◆ **EXERCISE GOAL**: Can you copy out every one of the lines below character for character, omitting any picture?

Segment Open

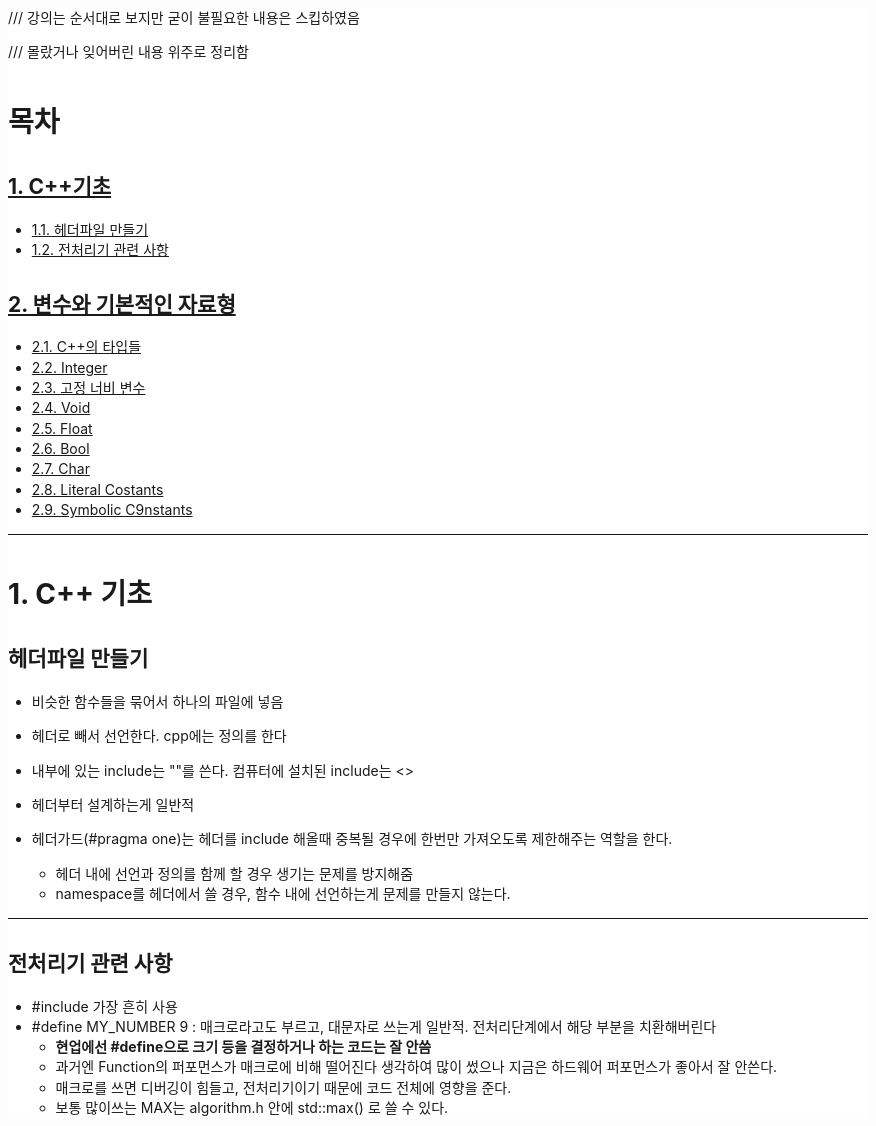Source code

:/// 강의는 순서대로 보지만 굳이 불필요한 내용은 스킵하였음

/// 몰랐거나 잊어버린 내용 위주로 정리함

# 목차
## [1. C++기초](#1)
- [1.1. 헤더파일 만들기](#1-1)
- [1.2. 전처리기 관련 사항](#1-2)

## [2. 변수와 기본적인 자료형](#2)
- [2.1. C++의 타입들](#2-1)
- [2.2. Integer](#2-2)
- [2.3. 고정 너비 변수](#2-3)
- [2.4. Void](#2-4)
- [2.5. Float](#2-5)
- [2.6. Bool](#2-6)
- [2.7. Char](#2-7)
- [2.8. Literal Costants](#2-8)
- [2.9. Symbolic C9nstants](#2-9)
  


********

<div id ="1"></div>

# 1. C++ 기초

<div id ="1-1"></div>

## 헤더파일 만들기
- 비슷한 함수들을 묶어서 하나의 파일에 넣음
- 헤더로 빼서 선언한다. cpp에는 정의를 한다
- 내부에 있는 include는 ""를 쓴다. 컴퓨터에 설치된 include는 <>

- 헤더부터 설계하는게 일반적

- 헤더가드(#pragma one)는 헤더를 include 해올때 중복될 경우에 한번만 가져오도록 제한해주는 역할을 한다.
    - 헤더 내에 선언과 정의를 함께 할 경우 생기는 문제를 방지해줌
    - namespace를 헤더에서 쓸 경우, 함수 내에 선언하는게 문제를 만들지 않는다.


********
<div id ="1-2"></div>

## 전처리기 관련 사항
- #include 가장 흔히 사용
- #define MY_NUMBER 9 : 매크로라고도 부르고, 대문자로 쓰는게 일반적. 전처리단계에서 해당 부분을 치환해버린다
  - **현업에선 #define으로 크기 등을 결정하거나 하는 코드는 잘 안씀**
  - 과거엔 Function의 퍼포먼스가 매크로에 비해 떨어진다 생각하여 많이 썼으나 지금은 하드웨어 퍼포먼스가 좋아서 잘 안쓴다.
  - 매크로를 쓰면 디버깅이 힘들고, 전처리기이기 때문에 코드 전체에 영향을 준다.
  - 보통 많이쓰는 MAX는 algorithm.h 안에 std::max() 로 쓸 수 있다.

Segment Closed

◆ **WORKED SOLUTION**:
Source code

:/// 강의는 순서대로 보지만 굳이 불필요한 내용은 스킵하였음

/// 몰랐거나 잊어버린 내용 위주로 정리함

# 목차
## [1. C++기초](#1)
- [1.1. 헤더파일 만들기](#1-1)
- [1.2. 전처리기 관련 사항](#1-2)

## [2. 변수와 기본적인 자료형](#2)
- [2.1. C++의 타입들](#2-1)
- [2.2. Integer](#2-2)
- [2.3. 고정 너비 변수](#2-3)
- [2.4. Void](#2-4)
- [2.5. Float](#2-5)
- [2.6. Bool](#2-6)
- [2.7. Char](#2-7)
- [2.8. Literal Costants](#2-8)
- [2.9. Symbolic C9nstants](#2-9)
  


********

<div id ="1"></div>

# 1. C++ 기초

<div id ="1-1"></div>

## 헤더파일 만들기
- 비슷한 함수들을 묶어서 하나의 파일에 넣음
- 헤더로 빼서 선언한다. cpp에는 정의를 한다
- 내부에 있는 include는 ""를 쓴다. 컴퓨터에 설치된 include는 <>

- 헤더부터 설계하는게 일반적

- 헤더가드(#pragma one)는 헤더를 include 해올때 중복될 경우에 한번만 가져오도록 제한해주는 역할을 한다.
    - 헤더 내에 선언과 정의를 함께 할 경우 생기는 문제를 방지해줌
    - namespace를 헤더에서 쓸 경우, 함수 내에 선언하는게 문제를 만들지 않는다.


********
<div id ="1-2"></div>

## 전처리기 관련 사항
- #include 가장 흔히 사용
- #define MY_NUMBER 9 : 매크로라고도 부르고, 대문자로 쓰는게 일반적. 전처리단계에서 해당 부분을 치환해버린다
  - **현업에선 #define으로 크기 등을 결정하거나 하는 코드는 잘 안씀**
  - 과거엔 Function의 퍼포먼스가 매크로에 비해 떨어진다 생각하여 많이 썼으나 지금은 하드웨어 퍼포먼스가 좋아서 잘 안쓴다.
  - 매크로를 쓰면 디버깅이 힘들고, 전처리기이기 때문에 코드 전체에 영향을 준다.
  - 보통 많이쓰는 MAX는 algorithm.h 안에 std::max() 로 쓸 수 있다.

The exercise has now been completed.